Carnegie Mellon University

Meet the Faculty

Jessica Cantlon headshotScientific Inquiry
85-106: Animal Minds

Featured Faculty: Jessica Cantlon

What makes you most excited about teaching?

I’m most excited to teach Animal Minds this year. This course provides a unique opportunity to explore animal perception and cognition, and to get some perspective on the unusual state of being a human animal. It gives students a chance to witness the extraordinary ways in which animals perceive and interact with their environment. It’s like a big celebration of species diversity in mental life. One of the most enlightening moments in teaching this course is when students begin to realize that there are phenomena in the natural world that are out of reach for human perception. For instance, certain flowers have hidden patterns that are invisible to us but serve as beacons for pollinators like bees. And, some animals feel the pull of the earth’s magnetic fields and calculate their bearings from it. There are whole dimensions of energy that are invisible to us. These kinds of revelations expand students' perspectives on the world and themselves, emphasizing that our human perspective is just one lens through which we view reality.

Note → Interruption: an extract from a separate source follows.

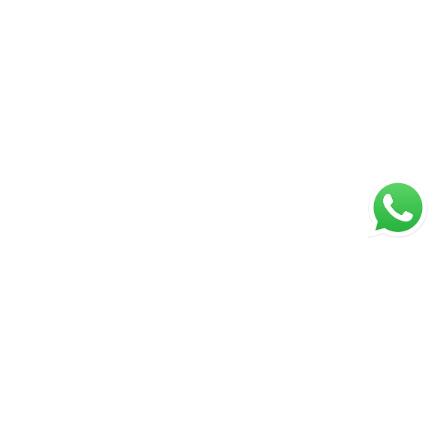
ágina inicial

What are your current research interests?

My current research interests involve understanding the development and origins of complex reasoning in humans and non-humans. Currently, I'm deeply involved in a comparative cognition research project that investigates the continuity of pattern reasoning between monkeys and human children aged 3 to 6. This project tests whether the ability to engage in relational reasoning (i.e., reasoning about relative patterns like ‘alternating’ or ‘equivalence’) is unique to humans or shares evolutionary roots with our primate relatives. Children and monkeys are tested with touchscreens on the same nonverbal problem-solving tasks that challenge them to find patterns in abstract images, and we compare how monkeys perform compared to children of different ages. Through a series of carefully designed cognitive experiments, we are exploring the mechanisms underlying relational reasoning in both species, aiming to provide valuable insights into the fundamental nature of complex thought.

Additionally, my research extends beyond the laboratory, as I'm developing a STEM outreach project called Primate Portal. This is a public primate cognition exhibit I’ve built with the Seneca Park Zoo in New York. It is designed to bridge the gap between scientific research and the broader community by involving elementary school students and teachers in our work. We help elementary school students write computer code to create their own ‘game’ for monkeys to play that tests the monkeys’ intelligence, and the student coders come to the zoo to watch the monkeys play the games they coded. Through these hands-on research experiences, we aim to enhance children’s computational thinking and coding skills and spark lively enthusiasm for science. Overall, my research interests encompass both the theoretical exploration of complex reasoning in humans and the practical application of these insights to promote STEM education and public scientific engagement with coding and cognition.